= Gurusharan Lal Bhadani =

Indian industrialist and coal miner

Lala Gurusharan Lal Bhadani (1901-1955) was a noted industrialist and coal miner from Gaya, India.

Lala Gurusharan Lal was one of the noted industrialists of the Indian state of Bihar.
His father, Rai Bahadur Ram Chand Ram Bhadani was also a noted businessman from Gaya. Lala Gurusharan Lall stepped into his shoes, and later emerged as India's upcoming industrialist. Lala Gurusharan Lal also inherited the Zamindari of village Lapanga, Ramgarh district from his father. He also owned a colliery there under the name of Hindustan Coal Company Ltd. Lapanga later came to be known as Bhadani Nagar.

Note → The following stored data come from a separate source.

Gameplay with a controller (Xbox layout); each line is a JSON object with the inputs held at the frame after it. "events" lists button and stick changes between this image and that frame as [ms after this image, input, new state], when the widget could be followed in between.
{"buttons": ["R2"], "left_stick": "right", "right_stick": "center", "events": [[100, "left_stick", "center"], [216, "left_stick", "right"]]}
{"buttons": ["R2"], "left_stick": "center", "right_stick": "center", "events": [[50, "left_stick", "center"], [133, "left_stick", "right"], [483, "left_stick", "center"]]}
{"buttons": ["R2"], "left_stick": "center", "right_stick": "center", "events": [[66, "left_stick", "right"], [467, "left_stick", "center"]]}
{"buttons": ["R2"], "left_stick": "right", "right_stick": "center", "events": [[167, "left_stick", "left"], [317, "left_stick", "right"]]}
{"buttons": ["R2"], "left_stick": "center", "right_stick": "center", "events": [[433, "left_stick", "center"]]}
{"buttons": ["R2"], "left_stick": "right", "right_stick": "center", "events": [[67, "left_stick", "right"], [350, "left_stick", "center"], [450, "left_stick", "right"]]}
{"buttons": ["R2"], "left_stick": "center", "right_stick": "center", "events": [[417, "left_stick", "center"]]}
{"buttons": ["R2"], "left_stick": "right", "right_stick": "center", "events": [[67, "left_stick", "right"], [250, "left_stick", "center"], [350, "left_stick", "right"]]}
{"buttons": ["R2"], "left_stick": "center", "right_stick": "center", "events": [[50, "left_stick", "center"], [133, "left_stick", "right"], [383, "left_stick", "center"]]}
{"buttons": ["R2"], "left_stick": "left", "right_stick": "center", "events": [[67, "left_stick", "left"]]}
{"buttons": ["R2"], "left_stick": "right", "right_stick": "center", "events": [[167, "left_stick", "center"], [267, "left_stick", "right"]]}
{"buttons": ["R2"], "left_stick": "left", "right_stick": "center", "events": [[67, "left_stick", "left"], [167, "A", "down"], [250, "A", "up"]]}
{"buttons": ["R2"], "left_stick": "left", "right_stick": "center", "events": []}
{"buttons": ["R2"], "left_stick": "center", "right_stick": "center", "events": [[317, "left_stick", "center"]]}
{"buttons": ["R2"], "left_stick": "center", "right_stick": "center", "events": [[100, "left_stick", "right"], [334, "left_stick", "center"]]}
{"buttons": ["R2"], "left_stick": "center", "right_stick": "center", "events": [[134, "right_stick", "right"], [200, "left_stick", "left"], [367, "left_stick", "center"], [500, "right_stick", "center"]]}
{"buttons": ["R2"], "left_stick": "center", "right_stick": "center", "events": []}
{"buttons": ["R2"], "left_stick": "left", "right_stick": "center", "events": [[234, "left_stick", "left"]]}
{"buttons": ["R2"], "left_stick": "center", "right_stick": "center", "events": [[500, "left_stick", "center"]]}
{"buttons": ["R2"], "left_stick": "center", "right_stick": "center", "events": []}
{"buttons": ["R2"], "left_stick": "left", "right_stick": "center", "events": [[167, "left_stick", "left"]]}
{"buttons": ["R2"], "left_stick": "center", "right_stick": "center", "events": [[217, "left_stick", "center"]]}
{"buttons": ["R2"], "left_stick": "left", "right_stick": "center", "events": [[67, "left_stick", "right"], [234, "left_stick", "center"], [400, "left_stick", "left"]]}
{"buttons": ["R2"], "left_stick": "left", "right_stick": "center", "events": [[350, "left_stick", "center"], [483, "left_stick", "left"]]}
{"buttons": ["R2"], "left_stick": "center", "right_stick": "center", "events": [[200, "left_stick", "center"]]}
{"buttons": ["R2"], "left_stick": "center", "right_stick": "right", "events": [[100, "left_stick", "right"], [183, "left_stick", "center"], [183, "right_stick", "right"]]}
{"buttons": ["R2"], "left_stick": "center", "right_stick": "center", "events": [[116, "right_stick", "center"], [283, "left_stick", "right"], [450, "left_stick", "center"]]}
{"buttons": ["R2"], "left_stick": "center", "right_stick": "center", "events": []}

In 1926 his first venture was Ram Chandra Naga Ram Rice & Oil Mills.
In 1933 he founded Gaya Sugar Mills in 1937 Gaya Cotton & Jute Mills. But soon he felt that Gaya was a small place for business expansion in the field of industrialization and as such in 1941 he shifted his business activities to Calcutta by purchasing Sodepur Glass Works from Rai Bahadur Jagmal Raja. From Calcutta he extended his business activities to Bombay and in 1946 purchased Madhusudan Cotton Mills Limited. Apart from that, he was owner of several Sugar mills like Guraru and Warisaliganj Sugar Mills and famous Cotton Mills, Madhusudan Mills Bombay. In 1951, he founded the Indo-Ashai Glass Company Limited The controlling company was known as Bhadani Brother Limited. He served also as the Director of Sri Ram Group of Industries, Hindustan Commercial Bank Ltd., Bhadani Bros. Ltd. and was the Director in more than three dozen industries of Sugar, Cloths, Chemicals, Electricity, Rice & Pulses, and Share Exchange.

He was member of number of regional, national & international business associations.
To name a few:-
1. All India Manufactures Association
2. Vice-President of Bihar Sugar Control Board.
3. Member of Executive Committee of Indian Chamber of Commerece.
4. President of Bihar Chamber of Commerce and Industries (1948–49)
4. Indian Central Sugarcane Committee
5. Indian Mining Association
6. International Chamber of Commerce
7. Panel of Sugar and Alcohol Feast, Delhi

In 1941 he was elected president of All India Sugar Mill Association and in 1946 he was elected the president of Federation of Indian Chamber of commerce and Industry. He was the first Bihari to have been elected as president of FICCI. He was appointed as the honorary trade adviser to the Government of Bihar in 1943, agent to the Government of India in 1944 and the President of Indian Chamber of Commerce in 1945. In appreciation of his brilliant service record; he was made the Knight Commander of the Indian Empire in 1945.

He also served as the trade adviser to the Government of Bihar, a member of the Mica Enquiry Committee. He represented India as its special representative in the conference of International Chamber of Commerce held in England in 1945.

As a philanthropist, he was the founder president of Gaya College, City School, and many other social and educational institutions. As a philanthropist, he, ˌkind-ˈheartedly extended donations in cash and kind to many other social organizations and educational institutions. He died in the year 1955.